Quedamos en silencio durante algunos segundos. Mientras mi cabeza comenzaba a pensar en cuál sería la pregunta correcta, me iba olvidando del pequeño detalle de no tener la menor idea de con quién estaba hablando. Un instante después me pidió un mate.

Lo cebé como siempre, con mucho cuidado, vertiendo lentamente el agua sobre la bombilla para que la yerba se humedezca lentamente desde abajo hacia arriba y se lo ofrecí. Al tomarlo hizo un gesto de disgusto y noté que tuvo que contener las ganas de escupirlo.

-¿Por qué estas tomando amargo?- me preguntó ni bien logro tragarlo.

-Porque me olvidé el azúcar en la mesada y no tenía ganas de levantarme a buscarla.

-Siempre lo mismo…- reflexionó con desagrado mientras me devolvía el mate golpeando la mesa al apoyarlo.- ¿Vas a hacer la pregunta de una vez por todas?
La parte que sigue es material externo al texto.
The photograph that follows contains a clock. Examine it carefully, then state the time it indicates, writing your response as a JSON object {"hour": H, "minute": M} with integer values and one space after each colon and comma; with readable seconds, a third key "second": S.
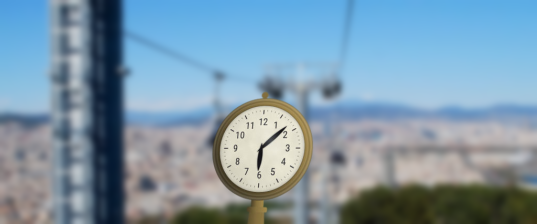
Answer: {"hour": 6, "minute": 8}
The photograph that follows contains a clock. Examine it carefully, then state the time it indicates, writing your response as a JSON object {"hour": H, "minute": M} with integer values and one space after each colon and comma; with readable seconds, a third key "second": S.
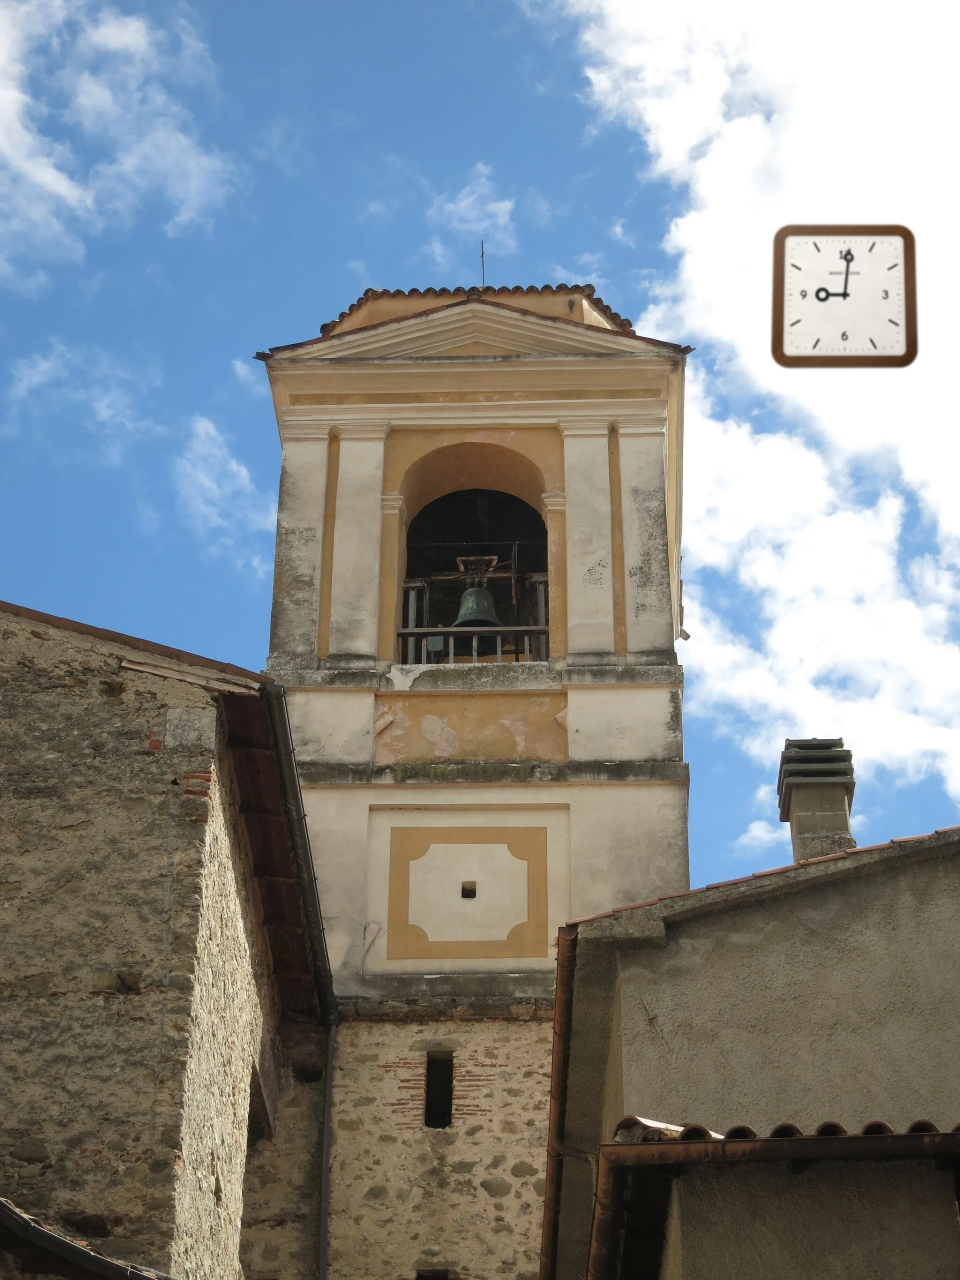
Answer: {"hour": 9, "minute": 1}
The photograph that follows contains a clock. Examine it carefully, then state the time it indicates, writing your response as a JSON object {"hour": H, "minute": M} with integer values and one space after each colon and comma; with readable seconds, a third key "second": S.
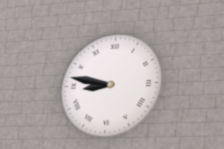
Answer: {"hour": 8, "minute": 47}
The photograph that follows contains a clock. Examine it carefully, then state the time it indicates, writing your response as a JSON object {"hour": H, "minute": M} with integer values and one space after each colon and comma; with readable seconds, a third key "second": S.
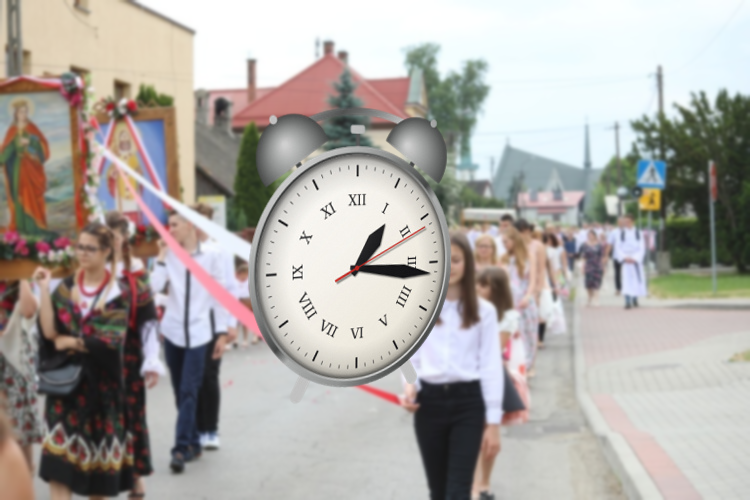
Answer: {"hour": 1, "minute": 16, "second": 11}
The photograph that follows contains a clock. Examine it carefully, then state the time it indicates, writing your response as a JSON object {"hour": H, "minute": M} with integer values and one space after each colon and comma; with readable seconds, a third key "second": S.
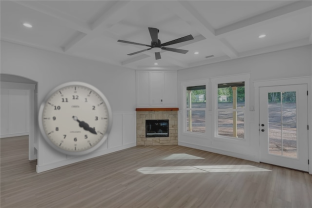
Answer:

Sin dudar, descarté las preguntas de “quién sos”, o “de dónde te conozco” e hice la que me pareció la más indicada:

-¿Por qué estas acá?

-¡Muy bien Leandrito!- exclamó.- Creí que ibas a tardar un poco más en acordarte de mí.

-La verdad es que no me acuerdo- me sinceré- ¿De dónde nos conocemos?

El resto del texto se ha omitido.